If you’re selling things on a regular basis, you’re going to want to get some invoicing software. Invoicing software helps you manage the cash flow problem. You can stay on top of who owes you money, how much you’ve got coming in, and when everything is scheduled to hit.
With the information and power that you get from invoicing software, you can stop worrying about the details and focus on the big stuff. Like making more money. We’ll talk about some specific vendors and break down the costs associated with invoicing, but first a note.
Invoicing software options come in, broadly speaking, two different packages – standalone and bundled with larger accounting software systems. We’ll break this price guide into two sections to make it easier. First, the standalone options.
Standalone invoicing software
Standalone software is a bit of a misnomer. If all you had was invoicing software, you’d still need some accounting software. The real value of a standalone solution is the ability to make the invoicing system work exactly the way you want it to.
All of the solid options in the space are going to play well with your accounting package of choice, so you can have your cake and eat it too. In this example, cake is software, I guess.
It’s not the best metaphor.
Standalone options can also help you manage costs, as they tend to have offerings on the cheaper side of the spectrum. Keep in mind, though, accounting software has really dropped in price over the last decade, and the current obsession with subscription pricing means most options are available on a pay-as-you-go plan. Back to the matter at hand.
Standalone billing and invoicing software often comes with a tiered pricing structure, giving you more users, options, or customers as you increase the cost. Small businesses will probably be fine with one user, and won’t require most of the big features, such asmulticurrency support, tons of custom fields, inventory management integration.
Here are a few price points to give you a general idea of the cost. Presented in reverse alphabetical order, just to shake things up.
Zoho Invoice – Free for small businesses with 25 or fewer customers and no need for recurring invoicing. Price goes up to $7, $15, or $30 per month depending on the number of users and customers. There’s a discount for paying the whole year in one chunk.

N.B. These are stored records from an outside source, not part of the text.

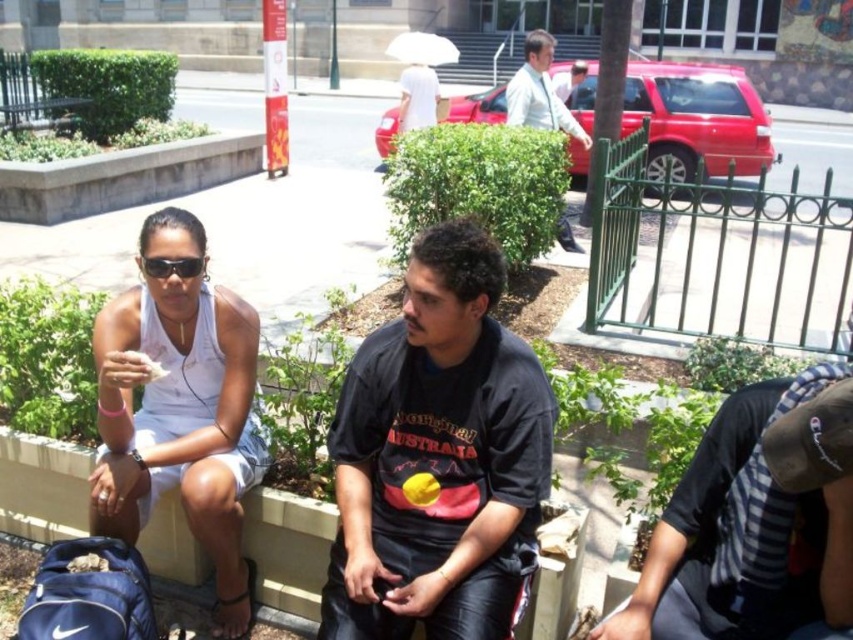
Consider the image. Which of these two, striped shirt at lower right or white fabric tank top at left, stands shorter?

Standing shorter between the two is striped shirt at lower right.

Is striped shirt at lower right bigger than white fabric tank top at left?

Incorrect, striped shirt at lower right is not larger than white fabric tank top at left.

Does point (642, 598) lie behind point (223, 532)?

No, (642, 598) is in front of (223, 532).

I want to click on striped shirt at lower right, so click(755, 522).

Is white fabric tank top at left positioned in front of light blue shirt at center?

That is True.

Looking at this image, who is more distant from viewer, (157,337) or (540,88)?

The point (540,88) is more distant.

Image resolution: width=853 pixels, height=640 pixels. I want to click on white fabric tank top at left, so click(180, 412).

Who is taller, black matte shirt at center or white fabric tank top at left?

white fabric tank top at left

Is black matte shirt at center thinner than white fabric tank top at left?

No.

What do you see at coordinates (438, 456) in the screenshot?
I see `black matte shirt at center` at bounding box center [438, 456].

Where is `black matte shirt at center`? The width and height of the screenshot is (853, 640). black matte shirt at center is located at coordinates (438, 456).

InvoiceOcean – Free for super small businesses – just three invoices per month. Price rises to $7.20, $14.40, or $25.60 after that with most small businesses fine to use the $7.20 plan. That comes with unlimited invoices, but lacks the recurring and reporting features of the more expensive tiers.
BillQuick – BillQuick is a billing system designed for companies that charge hourly rates – lawyers, architects, etc. As such, it comes with timers, lots of options, and over 500 reports. Starts at $14.95 per user, per month. That gets you desktop and self-hosted – note that this is not a cloud system at this level – versions, four users, and tons of options for time tracking. Custom pricing for the larger Pro and Enterprise offerings. There are also web-based and lite offerings, with different pricing plans – BillQuick Lite is free, by the way.
Accounting software with invoicing capabilities
The big players in the small business accounting software world all have invoicing capabilities. Even the smaller options are offering some sort of invoicing these days. The beauty of buying an all-in-one package is that everything just works.
Nothing has to plug into another thing, nothing updates and breaks things, and you’re only paying one bill to use these things. Yes, you’re stuck with the accounting system and the invoicing system, and sometimes that means using a 7/10 accounting system and an 8/10 invoicing system instead of finding and slamming together two 10/10s.
There are really solid options out there, though. Depending on what works for you and your accountant, you can find highly rated, non-bank-breaking systems pretty easily.
Pricing for accounting software is generally based on either users/clients or features. There’s an odd split in the market right now. Actually, there’s also a third option cropping up – free software. Two of the options list below are free, using either an ad-based model or a payment processing fee to generate income.
Again, the monthly payment plan is the current standout. With data flowing easily between accounting software and banks and the fact that data stored locally is subject to loss and theft, the move to the cloud has been almost universal.
By the way, if you’re looking for an installed accounting system, there are still a few to be found.
Here are some full-featured accounting systems that offer invoicing as a standard feature. Listed in alphabetical order.
FreshBooks – FreshBooks starts at $12.95 per month for businesses that have up to five clients. Larger business can opt for the $24.95 or $39.95 plans for up to 50 clients or an unlimited number, respectively. FreshBooks is the least accounting software-ish option on this list. It’s really just a basic bookkeeping system tacked on to an invoicing program.
Wave – Wave is free. It’s a cloud-based accounting system that generates all its revenue by advertising to you. In the same way that your email and Facebook accounts can present targeted ads, so can Wave. As a result, free software.
ZipBooks – ZipBooks is also free – look at all the value! Unlike Wave, ZipBooks generates it cash through partnerships with payment processors. So, for instance, if you sign-up with Stripe and use ZipBooks, ZipBooks gets some cut from the processing fees. It’s free to use even if you don’t accept payments, though.
There you have it. Invoicing software will run you anywhere between zero and hundreds of American dollars every year. The nature of a very specialized market is that you find wild swings in cost, feature set, and target audience. Start where you feel comfortable, scale up if you need to, and work with an accountant if you’re in over your head.